At present, some researchers have proposed pulmonary ultrasound as a substitute for chest radiography, as a radiological method for the diagnosis of VAP. Zagli et al.  evaluated a new diagnostic score, CEPPIS (chest echography and procalcitonin pulmonary infection score), based on the combination of procalcitonin and pulmonary ultrasound for the diagnosis of VAP. The CEPPIS sensitivity was higher (80.5%) than CPIS (clinical pulmonary infection score) 39.8% and shared similar specificity (85.2 vs. 83.3%). As a limitation, we declare that the ideas presented in this article represent only the opinions of the authors. More studies are needed to validate the usefulness of ultrasound in the diagnosis of VAP. The authors consider that endpoints such as antibiotic use, days of ventilation and survival should be evaluated in the different diagnostic methods.
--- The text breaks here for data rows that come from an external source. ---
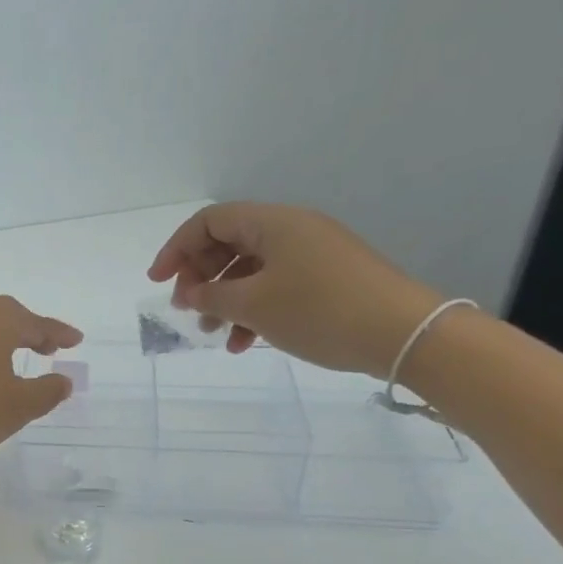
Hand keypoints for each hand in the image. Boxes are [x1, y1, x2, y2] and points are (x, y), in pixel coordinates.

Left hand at [0, 296, 83, 478]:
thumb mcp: (17, 407)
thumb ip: (47, 391)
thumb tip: (63, 380)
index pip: (35, 322)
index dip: (59, 333)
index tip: (76, 340)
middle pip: (4, 315)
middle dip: (29, 331)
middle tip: (48, 349)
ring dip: (0, 340)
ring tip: (14, 362)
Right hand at [148, 203, 444, 376]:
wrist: (404, 334)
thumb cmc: (321, 311)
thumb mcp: (255, 306)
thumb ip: (213, 295)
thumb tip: (190, 291)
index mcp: (273, 223)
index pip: (209, 221)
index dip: (177, 249)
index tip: (158, 282)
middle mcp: (292, 229)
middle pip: (229, 243)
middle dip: (200, 277)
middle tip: (187, 310)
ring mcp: (313, 254)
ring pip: (251, 269)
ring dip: (225, 299)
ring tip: (214, 334)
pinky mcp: (328, 278)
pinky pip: (276, 285)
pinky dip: (254, 309)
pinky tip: (246, 343)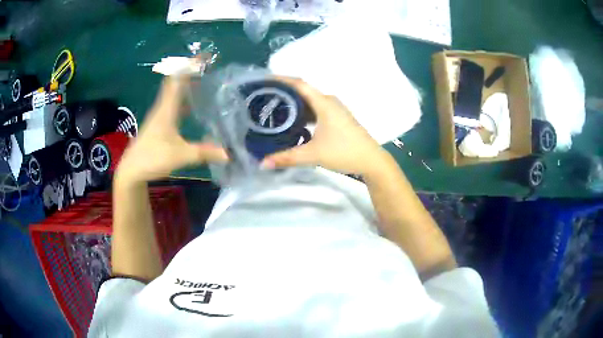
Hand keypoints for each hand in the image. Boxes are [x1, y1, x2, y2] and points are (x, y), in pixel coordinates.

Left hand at [116, 76, 227, 184]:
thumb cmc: (152, 158)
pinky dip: (183, 98)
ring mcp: (159, 115)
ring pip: (174, 92)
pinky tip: (192, 105)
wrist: (132, 170)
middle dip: (190, 70)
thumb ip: (204, 153)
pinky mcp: (158, 124)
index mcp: (167, 108)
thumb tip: (229, 153)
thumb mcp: (180, 155)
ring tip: (204, 80)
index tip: (205, 56)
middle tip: (208, 65)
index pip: (178, 79)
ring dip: (187, 83)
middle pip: (175, 82)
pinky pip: (172, 104)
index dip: (190, 65)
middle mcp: (162, 107)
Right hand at [261, 77, 388, 175]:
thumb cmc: (344, 152)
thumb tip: (263, 163)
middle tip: (263, 98)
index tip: (264, 81)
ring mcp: (335, 110)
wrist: (371, 160)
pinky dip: (302, 112)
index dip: (281, 79)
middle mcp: (329, 101)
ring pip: (309, 101)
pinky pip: (315, 109)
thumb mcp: (313, 155)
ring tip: (273, 109)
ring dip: (293, 103)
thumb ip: (287, 158)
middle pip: (303, 91)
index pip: (299, 84)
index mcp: (324, 103)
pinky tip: (293, 122)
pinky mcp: (337, 118)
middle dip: (283, 92)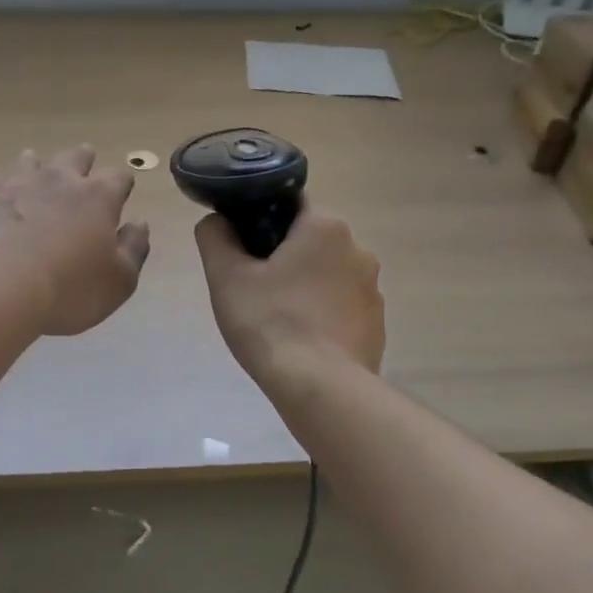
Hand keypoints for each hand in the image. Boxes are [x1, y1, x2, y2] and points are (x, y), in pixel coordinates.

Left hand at [0, 147, 150, 335]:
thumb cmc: (69, 289)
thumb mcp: (119, 281)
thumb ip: (134, 249)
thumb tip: (140, 224)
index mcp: (98, 197)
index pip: (118, 178)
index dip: (122, 184)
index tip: (122, 190)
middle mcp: (61, 181)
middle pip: (76, 158)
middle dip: (84, 159)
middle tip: (85, 159)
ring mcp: (20, 185)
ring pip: (32, 162)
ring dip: (39, 163)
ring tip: (37, 163)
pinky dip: (1, 184)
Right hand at [194, 202, 384, 389]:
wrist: (320, 388)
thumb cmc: (270, 323)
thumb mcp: (226, 277)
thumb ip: (215, 237)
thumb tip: (216, 221)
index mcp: (325, 228)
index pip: (292, 204)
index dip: (262, 219)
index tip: (244, 247)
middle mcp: (358, 250)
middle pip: (311, 241)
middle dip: (284, 257)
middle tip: (253, 285)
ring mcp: (373, 290)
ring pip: (327, 275)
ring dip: (305, 286)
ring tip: (277, 318)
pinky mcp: (377, 324)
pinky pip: (342, 307)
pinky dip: (323, 315)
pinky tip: (302, 340)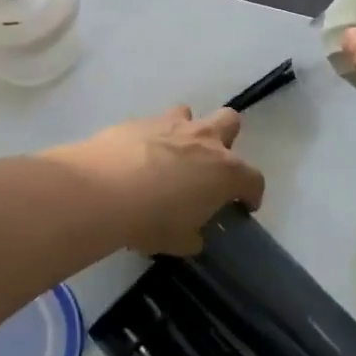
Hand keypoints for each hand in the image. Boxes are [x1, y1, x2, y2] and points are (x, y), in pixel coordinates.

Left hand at [48, 107, 264, 257]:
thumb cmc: (151, 220)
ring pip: (191, 114)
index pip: (253, 179)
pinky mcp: (139, 120)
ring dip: (186, 132)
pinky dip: (152, 138)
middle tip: (209, 167)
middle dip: (226, 140)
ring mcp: (172, 125)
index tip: (244, 205)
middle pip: (230, 122)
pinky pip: (154, 123)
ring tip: (171, 156)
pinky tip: (137, 158)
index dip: (251, 194)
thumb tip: (194, 234)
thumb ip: (193, 235)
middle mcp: (205, 139)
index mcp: (225, 171)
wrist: (102, 189)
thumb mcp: (179, 241)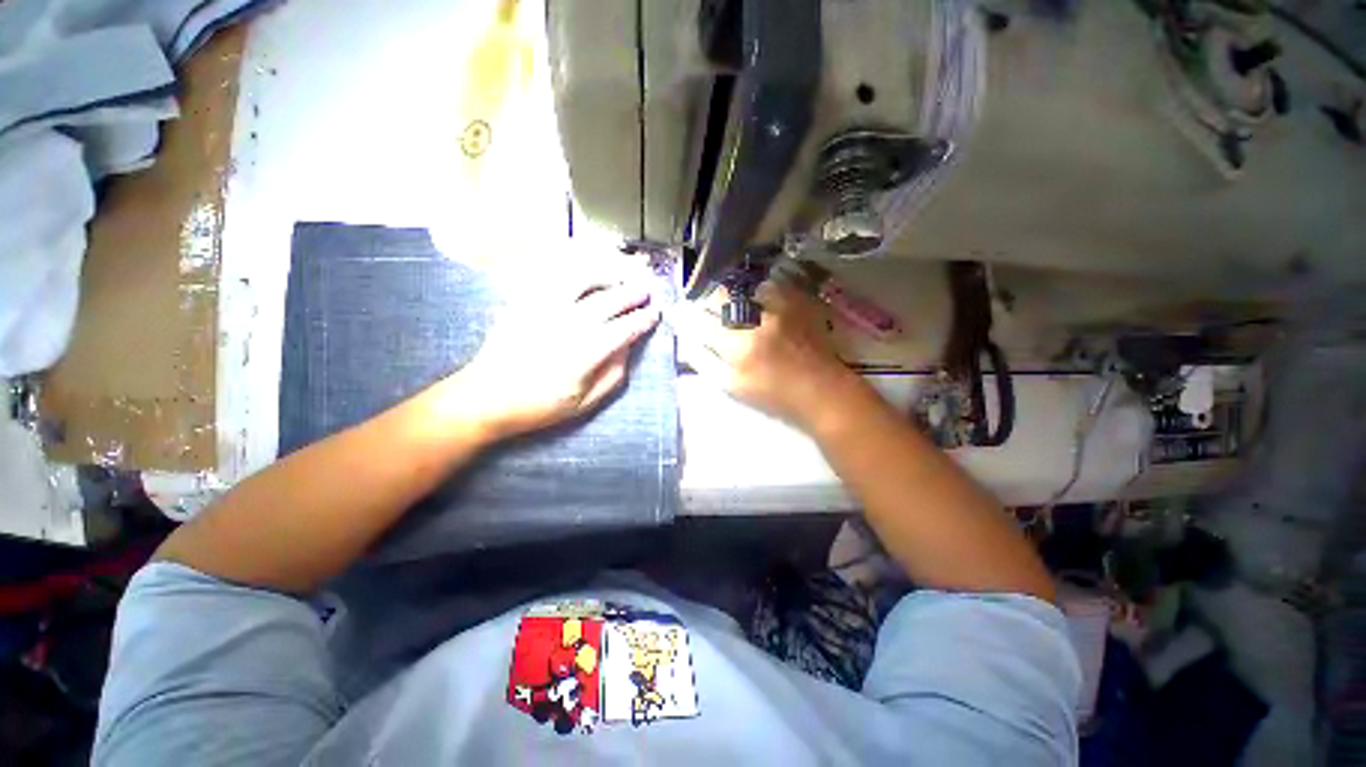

The authors of this article recognize the utility of pulmonary ultrasound for the diagnosis of VAP. Clinical practice in the intensive care scenario appears to be the best imbalance-costfeasibility- benefit method. However, to date, the diagnostic certainty of VAP requires collective clinical trial that must be supplemented with clinical and microbiological laboratory studies. The existence of homogeneous protocols for the use of pulmonary ultrasound is necessary, which will allow for accurate analysis in the future. In conclusion pulmonary ultrasound is useful but it still does not provide all the necessary light for the successful diagnosis of VAP in the ICU.